→ What is needed
Please take the records that follow and repeat exactly the lines starting with the line with "right elbow: (1347, 568)" and going on through the line with "left elbow: (1508, 556)".

[Data records — start]

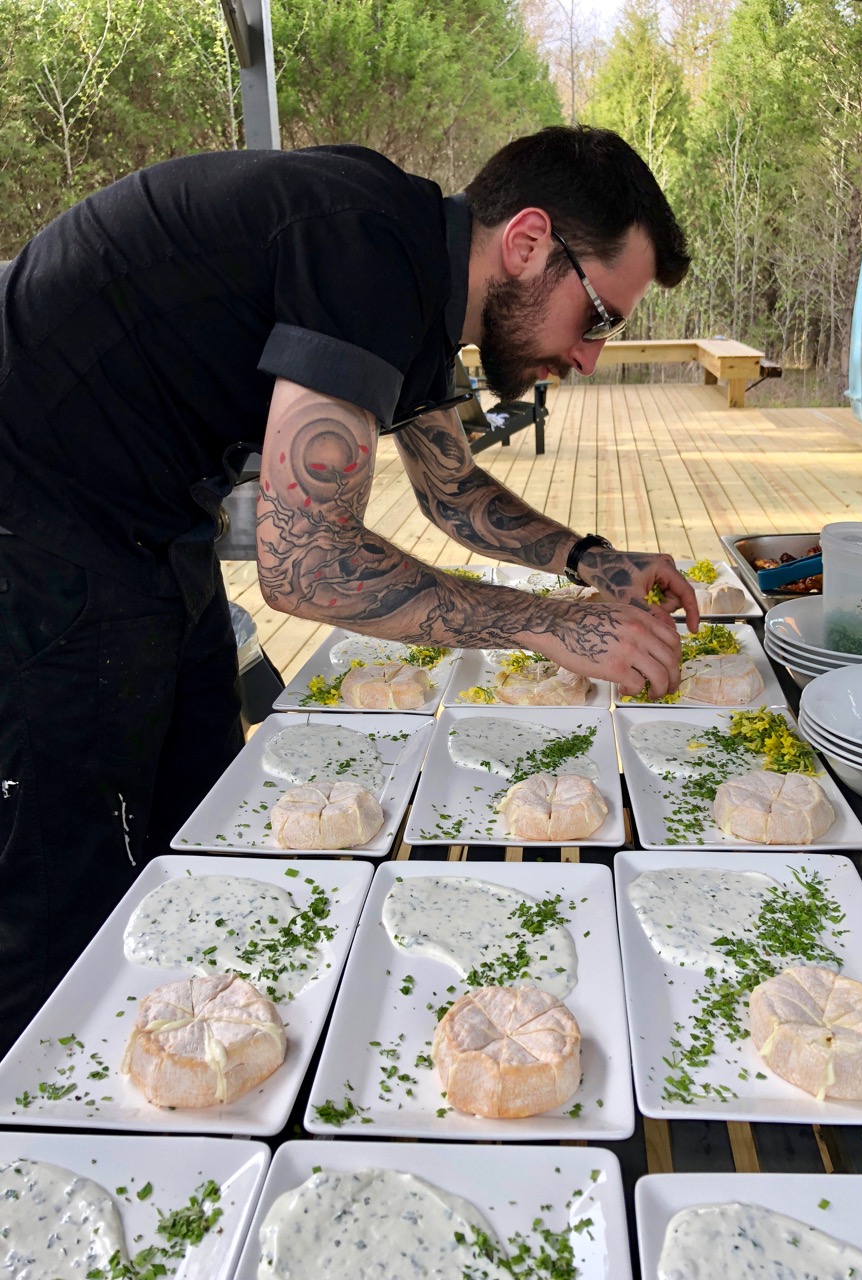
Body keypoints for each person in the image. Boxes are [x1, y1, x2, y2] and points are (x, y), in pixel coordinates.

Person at [0, 124, 696, 1057]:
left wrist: (592, 561)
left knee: (204, 826)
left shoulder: (412, 263)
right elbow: (308, 566)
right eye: (599, 317)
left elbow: (451, 490)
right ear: (530, 243)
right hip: (35, 530)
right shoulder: (366, 251)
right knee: (63, 897)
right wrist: (548, 625)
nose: (590, 357)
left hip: (149, 524)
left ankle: (199, 1059)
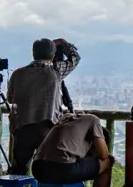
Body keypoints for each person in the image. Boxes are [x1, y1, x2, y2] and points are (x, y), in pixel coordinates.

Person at [6, 38, 81, 176]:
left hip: (21, 129)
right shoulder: (55, 70)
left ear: (33, 54)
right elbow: (75, 58)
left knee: (18, 173)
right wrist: (64, 43)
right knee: (48, 172)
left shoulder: (17, 74)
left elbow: (10, 98)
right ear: (53, 56)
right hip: (47, 128)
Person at [31, 113, 114, 187]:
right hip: (62, 168)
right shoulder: (93, 121)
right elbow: (104, 155)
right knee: (107, 163)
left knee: (79, 164)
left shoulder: (67, 118)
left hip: (37, 168)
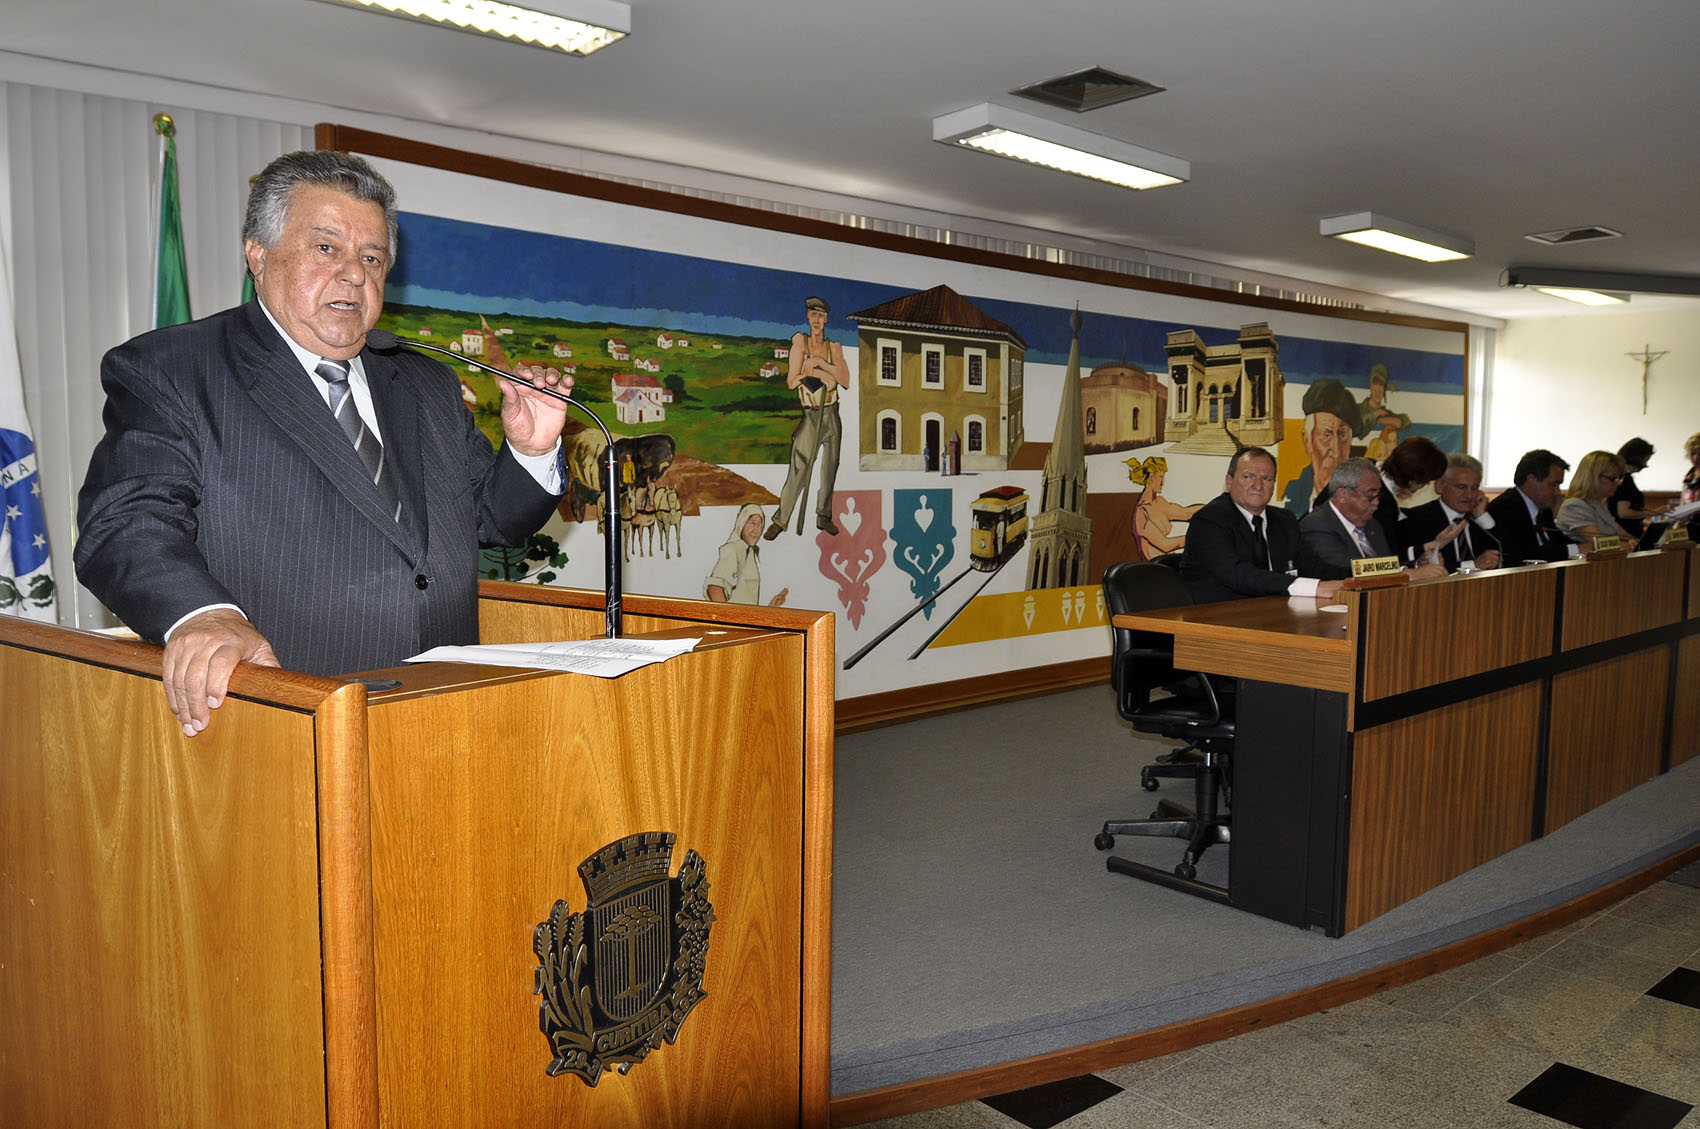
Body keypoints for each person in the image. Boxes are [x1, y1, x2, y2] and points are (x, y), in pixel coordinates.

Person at [75, 150, 569, 737]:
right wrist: (204, 617)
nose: (355, 274)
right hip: (285, 718)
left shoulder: (424, 381)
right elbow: (126, 522)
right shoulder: (175, 370)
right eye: (327, 248)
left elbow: (488, 520)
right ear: (258, 254)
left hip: (442, 716)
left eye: (372, 257)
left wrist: (531, 451)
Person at [1181, 446, 1345, 603]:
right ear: (1229, 481)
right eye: (1248, 477)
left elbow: (1315, 567)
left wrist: (1359, 577)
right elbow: (1239, 574)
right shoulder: (1209, 520)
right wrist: (1313, 587)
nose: (1258, 486)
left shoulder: (1284, 520)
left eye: (1266, 479)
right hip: (1218, 619)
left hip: (1278, 614)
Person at [765, 296, 850, 539]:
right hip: (811, 413)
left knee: (830, 467)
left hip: (831, 412)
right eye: (813, 315)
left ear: (826, 319)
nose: (817, 320)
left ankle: (823, 516)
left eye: (821, 316)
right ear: (807, 317)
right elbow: (792, 381)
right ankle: (781, 520)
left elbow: (845, 380)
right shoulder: (800, 343)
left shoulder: (833, 347)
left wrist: (819, 363)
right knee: (799, 466)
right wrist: (813, 373)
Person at [1297, 458, 1449, 581]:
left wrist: (1416, 564)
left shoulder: (1371, 524)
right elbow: (1347, 568)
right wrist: (1404, 573)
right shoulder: (1316, 524)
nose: (1376, 503)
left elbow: (1383, 563)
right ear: (1343, 495)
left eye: (1378, 495)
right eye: (1370, 496)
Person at [1396, 454, 1503, 572]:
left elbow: (1508, 556)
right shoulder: (1417, 519)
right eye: (1461, 487)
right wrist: (1473, 565)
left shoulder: (1478, 520)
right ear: (1440, 486)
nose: (1469, 495)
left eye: (1474, 488)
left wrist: (1482, 516)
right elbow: (1422, 568)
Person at [1281, 378, 1356, 513]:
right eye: (1326, 436)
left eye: (1343, 435)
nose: (1336, 451)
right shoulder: (1293, 496)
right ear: (1307, 441)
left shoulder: (1362, 499)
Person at [1485, 449, 1573, 564]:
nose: (1558, 492)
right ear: (1531, 480)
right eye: (1554, 484)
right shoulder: (1505, 507)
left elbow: (1558, 541)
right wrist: (1576, 549)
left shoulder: (1543, 509)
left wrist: (1588, 547)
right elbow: (1528, 554)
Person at [706, 503, 787, 606]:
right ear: (742, 523)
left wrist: (771, 607)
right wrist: (728, 620)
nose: (756, 530)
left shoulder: (749, 553)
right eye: (753, 523)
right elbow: (715, 588)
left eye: (759, 525)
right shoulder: (732, 550)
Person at [1556, 449, 1637, 546]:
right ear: (1592, 477)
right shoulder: (1574, 505)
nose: (1618, 483)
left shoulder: (1598, 504)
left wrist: (1636, 542)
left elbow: (1625, 536)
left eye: (1619, 478)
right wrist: (1627, 545)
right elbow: (1599, 542)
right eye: (1613, 478)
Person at [1126, 456, 1202, 559]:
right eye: (1161, 477)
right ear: (1152, 477)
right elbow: (1165, 545)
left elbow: (1185, 513)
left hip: (1170, 562)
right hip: (1156, 568)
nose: (1163, 482)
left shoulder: (1160, 502)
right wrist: (1201, 538)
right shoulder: (1142, 512)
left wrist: (1214, 507)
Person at [1612, 437, 1663, 537]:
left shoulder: (1624, 478)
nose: (1646, 465)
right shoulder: (1624, 479)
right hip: (1628, 536)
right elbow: (1624, 513)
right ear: (1637, 457)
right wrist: (1655, 512)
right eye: (1645, 460)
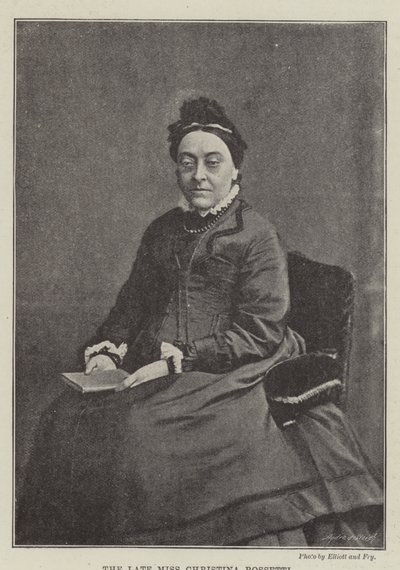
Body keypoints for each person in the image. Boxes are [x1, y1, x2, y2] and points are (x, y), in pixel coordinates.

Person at [17, 97, 382, 546]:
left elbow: (261, 330)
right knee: (63, 417)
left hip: (232, 365)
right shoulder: (163, 229)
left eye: (212, 162)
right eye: (187, 163)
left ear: (235, 169)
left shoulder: (257, 233)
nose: (199, 175)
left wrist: (179, 360)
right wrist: (108, 352)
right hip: (153, 361)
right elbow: (131, 306)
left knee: (139, 432)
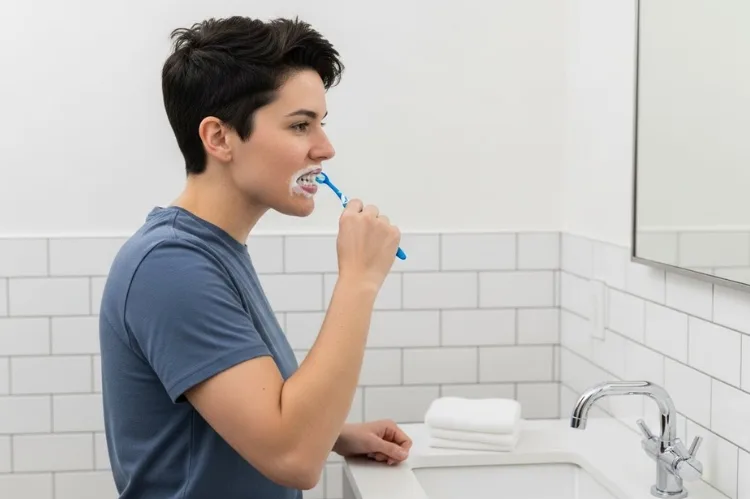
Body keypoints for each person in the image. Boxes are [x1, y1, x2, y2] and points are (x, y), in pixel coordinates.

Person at [98, 16, 411, 499]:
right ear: (219, 138)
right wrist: (359, 279)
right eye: (300, 125)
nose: (325, 148)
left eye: (320, 124)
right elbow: (293, 458)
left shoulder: (210, 251)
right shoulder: (171, 266)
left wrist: (335, 434)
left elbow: (257, 414)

[Data records — finish]

→ Written reply
right elbow: (1347, 568)
right wrist: (1404, 573)
right shoulder: (1316, 524)
nose: (1376, 503)
left elbow: (1383, 563)
right ear: (1343, 495)
left eye: (1378, 495)
right eye: (1370, 496)
Person at [1396, 454, 1503, 572]:
left elbow: (1508, 556)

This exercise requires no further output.